■ **Input records**:
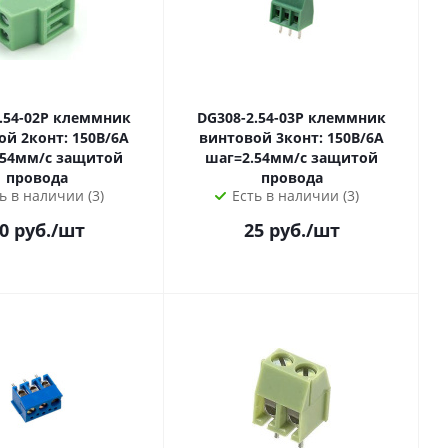
2P клеммник
DG308-2.54-03P клеммник
ой 2конт: 150В/6А
винтовой 3конт: 150В/6А
.54мм/с защитой
шаг=2.54мм/с защитой
провода
провода
ь в наличии (3)
Есть в наличии (3)
0
руб.
/шт
25
руб.
/шт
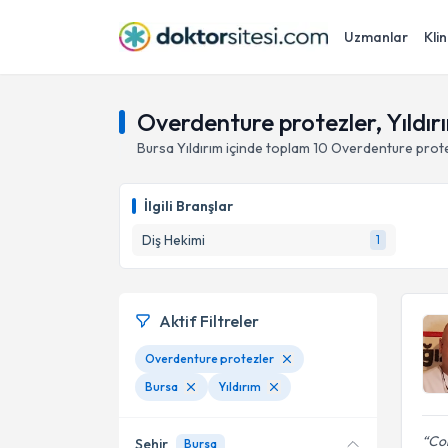
Uzmanlar
Klin
Overdenture protezler, Yıldır
Bursa
Yıldırım
içinde toplam
10
Overdenture prot
İlgili Branşlar
Diş Hekimi
1
Aktif Filtreler
Overdenture protezler
Bursa
Yıldırım
Cok
Şehir
Bursa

■ **Brief**: Excluding the pictures, transcribe each entry above word for word.

■ **Response to the task**:
2P клеммник
DG308-2.54-03P клеммник
ой 2конт: 150В/6А
винтовой 3конт: 150В/6А
.54мм/с защитой
шаг=2.54мм/с защитой
провода
провода
ь в наличии (3)
Есть в наличии (3)
0
руб.
/шт
25
руб.
/шт
Uzmanlar
Klin
Overdenture protezler, Yıldır
Bursa
Yıldırım
içinde toplam
10
Overdenture prot
İlgili Branşlar
Diş Hekimi
1
Aktif Filtreler
Overdenture protezler
Bursa
Yıldırım
Cok
Şehir
Bursa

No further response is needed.